What is Options Backdating?
Options backdating refers to the practice of granting an employee stock option (ESO) that is dated prior to its actual issuance. This effectively allows the exercise (strike) price of the option to be set at a lower level than the company’s stock price at the moment of the grant. As a result, the option becomes “in the money” (ITM), significantly increasing its value for the holder.
Historically, backdating options has been labeled as unethical and faced legal scrutiny, leading to its significant decline in recent times.
Key Takeaways
- Enhanced Value: Options backdating involves manipulating the grant date to set a lower exercise price, thereby increasing the option’s value.

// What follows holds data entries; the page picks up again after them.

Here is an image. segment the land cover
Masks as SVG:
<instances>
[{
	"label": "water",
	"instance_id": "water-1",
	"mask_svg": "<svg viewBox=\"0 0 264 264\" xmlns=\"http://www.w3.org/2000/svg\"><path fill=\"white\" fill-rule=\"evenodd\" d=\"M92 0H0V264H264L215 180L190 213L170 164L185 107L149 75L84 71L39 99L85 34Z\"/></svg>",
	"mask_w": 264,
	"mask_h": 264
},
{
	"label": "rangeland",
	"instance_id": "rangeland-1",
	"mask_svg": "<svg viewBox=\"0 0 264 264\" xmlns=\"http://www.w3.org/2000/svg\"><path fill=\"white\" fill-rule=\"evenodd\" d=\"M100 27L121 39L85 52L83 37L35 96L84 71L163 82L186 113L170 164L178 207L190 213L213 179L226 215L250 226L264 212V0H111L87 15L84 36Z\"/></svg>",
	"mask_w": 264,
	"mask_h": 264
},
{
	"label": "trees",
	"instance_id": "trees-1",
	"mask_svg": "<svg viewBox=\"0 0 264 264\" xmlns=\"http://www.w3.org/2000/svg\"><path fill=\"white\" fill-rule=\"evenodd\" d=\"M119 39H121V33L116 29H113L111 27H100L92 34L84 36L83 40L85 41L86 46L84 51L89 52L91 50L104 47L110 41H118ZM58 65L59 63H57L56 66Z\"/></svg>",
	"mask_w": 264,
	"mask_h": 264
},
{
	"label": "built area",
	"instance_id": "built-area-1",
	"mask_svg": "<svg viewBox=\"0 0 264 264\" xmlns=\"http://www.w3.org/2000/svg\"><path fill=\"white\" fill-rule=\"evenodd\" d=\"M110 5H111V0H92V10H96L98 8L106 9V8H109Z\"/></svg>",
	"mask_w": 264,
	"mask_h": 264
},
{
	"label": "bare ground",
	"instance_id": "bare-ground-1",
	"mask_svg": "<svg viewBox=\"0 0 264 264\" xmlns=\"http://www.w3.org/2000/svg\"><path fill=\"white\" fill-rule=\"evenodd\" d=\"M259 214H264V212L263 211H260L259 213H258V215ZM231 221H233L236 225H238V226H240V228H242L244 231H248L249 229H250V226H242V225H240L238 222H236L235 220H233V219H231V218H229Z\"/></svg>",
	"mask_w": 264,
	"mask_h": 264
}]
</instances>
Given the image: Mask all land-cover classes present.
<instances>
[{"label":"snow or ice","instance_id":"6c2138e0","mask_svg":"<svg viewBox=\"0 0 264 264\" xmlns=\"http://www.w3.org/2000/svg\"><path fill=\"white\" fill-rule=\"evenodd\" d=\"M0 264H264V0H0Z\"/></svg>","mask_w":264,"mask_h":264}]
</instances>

- Ethical Concerns: It has been considered unethical or illegal, particularly under modern regulatory standards post-Sarbanes-Oxley Act 2002.
- Regulation Enforcement: Post-2002, corporations are mandated to report option grants to the SEC within two business days, severely limiting the feasibility of backdating.
Explanation of Options Backdating
The prevalence of options backdating emerged during a period when companies were only required to report stock option grants to the SEC within two months of the issuance date. This allowed companies to retroactively select an earlier date when the stock was priced lower. Such backdating positioned the option “in the money” from the outset.
Post-2002 regulatory changes, specifically the Sarbanes-Oxley Act, required companies to report these grants within two business days. This reduced window has significantly curtailed options backdating.
Legal and Regulatory Actions
Despite new regulations, the SEC uncovered instances of ongoing options backdating—often citing disorganized reporting as a rationale. Cases have shown ongoing violations well beyond the legislative changes.
For instance, in 2010, the SEC brought a civil lawsuit against Trident Microsystems and its former executives for backdating violations extending from 1993 to 2006. Among the SEC’s accusations: manipulating stock option documents to mislead stakeholders on the timing of option distributions, thereby benefiting company executives without proper disclosure. Trident Microsystems ultimately settled without admitting or denying the allegations.
Related Terms: strike price, employee stock option, stock option grant, Sarbanes-Oxley Act, SEC reporting.
References
- U.S. Securities and Exchange Commission. “SEC v. Trident Microsystems, Inc., Frank C. Lin, and Peter Y. Jen, Civil Action No. 1:10-CV-01202 (JDB)(D.D.C.)”.